- DOCUMENT EXTRACT:
##############################
No Churn Blueberry Cinnamon Graham Cracker Swirl Ice Cream image

NO CHURN Ice cream bursting with a fresh blueberry compote and swirled with cinnamon & graham crackers.

Provided by Cheyanne Holzworth

Categories     Dessert

Time 15m

Number Of Ingredients 9

2 Cups Heavy Cream
1 (14 oz) Can Sweetened Condensed Milk
1 Vanilla Bean (, Seeds Removed* (can substitute 2 tsp vanilla extract))
2 TBS Unsalted Butter
2 Pints Fresh Blueberries
2 TBS Light Brown Sugar (, packed)
1 TBS Cinnamon
1 tsp Honey
1 Cup Graham Crackers (- crushed*)

Steps:

  • Melt butter in a medium saucepan over medium heat. Add the blueberries, sugar, cinnamon and honey. Cook until caramelized, stirring occasionally, about 5-6 minutes. Remove from heat and allow to cool.
  • In the bowl of stand mixer, affixed with the whisk attachment, add the heavy cream, condensed milk and vanilla beans. Whisk until still peaks are formed, being sure not to over beat.
##############################
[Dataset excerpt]

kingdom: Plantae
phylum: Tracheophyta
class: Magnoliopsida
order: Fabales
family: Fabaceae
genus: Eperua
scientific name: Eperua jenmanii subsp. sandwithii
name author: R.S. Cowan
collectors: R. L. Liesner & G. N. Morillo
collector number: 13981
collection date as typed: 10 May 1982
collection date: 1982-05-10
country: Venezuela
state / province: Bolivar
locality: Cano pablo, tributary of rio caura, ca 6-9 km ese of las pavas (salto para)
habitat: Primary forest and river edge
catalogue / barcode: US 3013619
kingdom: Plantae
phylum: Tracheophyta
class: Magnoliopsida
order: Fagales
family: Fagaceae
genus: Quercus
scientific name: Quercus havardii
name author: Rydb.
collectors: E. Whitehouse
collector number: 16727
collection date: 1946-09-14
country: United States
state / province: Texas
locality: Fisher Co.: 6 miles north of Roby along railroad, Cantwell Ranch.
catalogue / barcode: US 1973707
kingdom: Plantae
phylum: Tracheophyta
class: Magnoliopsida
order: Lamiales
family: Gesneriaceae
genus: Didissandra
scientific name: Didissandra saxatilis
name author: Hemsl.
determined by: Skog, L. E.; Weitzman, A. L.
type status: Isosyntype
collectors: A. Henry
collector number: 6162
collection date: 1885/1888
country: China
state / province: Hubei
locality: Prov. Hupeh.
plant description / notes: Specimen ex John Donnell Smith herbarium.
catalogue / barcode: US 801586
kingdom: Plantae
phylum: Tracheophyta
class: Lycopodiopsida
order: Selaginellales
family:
##############################
- WHAT THE TASK REQUIRES:
Print the passage of the ice cream recipe that begins at the words "1 TBS Cinnamon" and stops after "allow to cool.", word for word.

- RESPONSE BELOW:
1 TBS Cinnamon
1 tsp Honey
1 Cup Graham Crackers (- crushed*)

Steps:

  • Melt butter in a medium saucepan over medium heat. Add the blueberries, sugar, cinnamon and honey. Cook until caramelized, stirring occasionally, about 5-6 minutes. Remove from heat and allow to cool.